イリノイ州の雇用主が採用選考過程で求職者に対して給与歴を尋ねることは、2019年9月29日付で禁止に

8.14.19

これまで長年にわたり、雇用主は、就職志望者が記入する就職申込書を見て、その給与歴を知ることができ、面接の過程でも当然のように給与に関する質問をしてきた。雇用主が、人材の採用選考で、就職志望者の現在または過去の賃金・給与を考慮基準とすることを禁じる州が増えている。このたび、イリノイ州でも同様に禁止条項が適用されることになる。2019年7月31日に、イリノイ州知事JB プリツカーは、2003年イリノイ州男女同一賃金法(Illinois Equal Pay Act of 2003)(「IEPA」)を修正するための下院第824法案に署名した。

現在IEPAは、雇用主が、特定の制限された状況は例外としても、同等の努力と責任を要する労働条件の下で、同じまたは実質的に同様の職務を担当する従業員に対して、その性別により差別し、一方に他方よりも少ない割合で賃金を支払うことを禁じている。本修正により、職務に関する基準が「同等の努力と責任」から「実質的に同様の努力と責任」に変更される。

イリノイ州の立法者、すなわち議員らは、従業員の採用選考において過去の給与額を考慮し続ける限り、賃金不平等の永続が否めないことを認識し、雇用主が就職志望者の給与歴を尋ねるのを禁じた。そして、従業員がその賃金・諸手当・他の報酬に関する情報を開示したり、または話したりしないように、雇用主が従業員のそのような行為を妨げるために合意書に署名させるのも違法とすることによって、IEPAによる保護を強化した。

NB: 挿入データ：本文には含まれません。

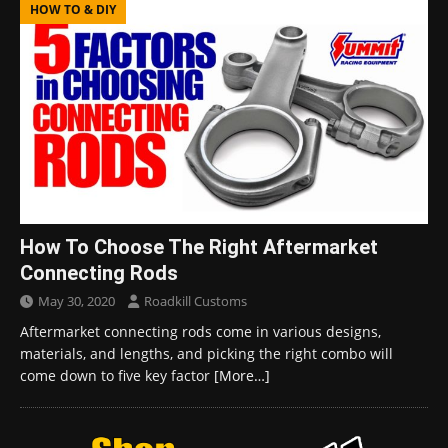
HOW TO & DIY
How To Choose The Right Aftermarket
Connecting Rods
May 30, 2020
Roadkill Customs
Aftermarket connecting rods come in various designs,
materials, and lengths, and picking the right combo will
come down to five key factor
[More…]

したがって、雇用主は、(1) 就職志望者が(現在⁄過去に)受け取っていた給与額が、採用時に雇用主が申し出る最低給与額または最高給与額に相応するものか尋ねたり、あるいは(2) かかる面接、採用の申出または採用条件として給与歴の開示を義務づけたりすることはできなくなる。ただし、就職志望者の給与歴が公記録となっている場合、または従業員が、その現在の雇用主が設ける地位への新たな配属を希望する場合、前述の制約は適用されない。

本修正は、雇用主に対して、賃金・諸手当・報酬関連情報を就職志望者に提供したり、または就職志望者が賃金・諸手当などについて期待する事柄を話し合ったりすることを禁じるものではない。さらに、就職志望者が「促されることなく、自分から進んで」現在または過去の給与額について話す場合は、雇用主がIEPAに違反したことにはならない。ただし、雇用主は、そのように就職志望者が自ら話した給与額を、採用もしくは雇用条件の決定要因として考慮したり、またはそれに依拠したりすべきではない。

本改正IEPAの下、採用選考過程において給与歴の検討を禁ずる本法に雇用主が違反した場合、就職志望者または従業員は違反時から5年以内に民事訴訟を提起する権利を有している。本改正法は、雇用主が本法に違反した場合、従業員は10,000ドルを超えない金額の特別損害賠償、差止命令による救済および合理的弁護士料金・費用の支払を受領できると定めている。

雇用主は、本改正IEPAによる必要要件に従っていることを確認するために、従業員の採用手順および書式を検討すべきである。さらに、雇用主は、採用過程に携わる職員を教育し、担当職員が就職志望者の給与歴を尋ねてはいけないことを理解し、もし就職志望者が自主的にそのような情報を提供した場合にはどう対処すべきか心得ているように、準備しておくべきである。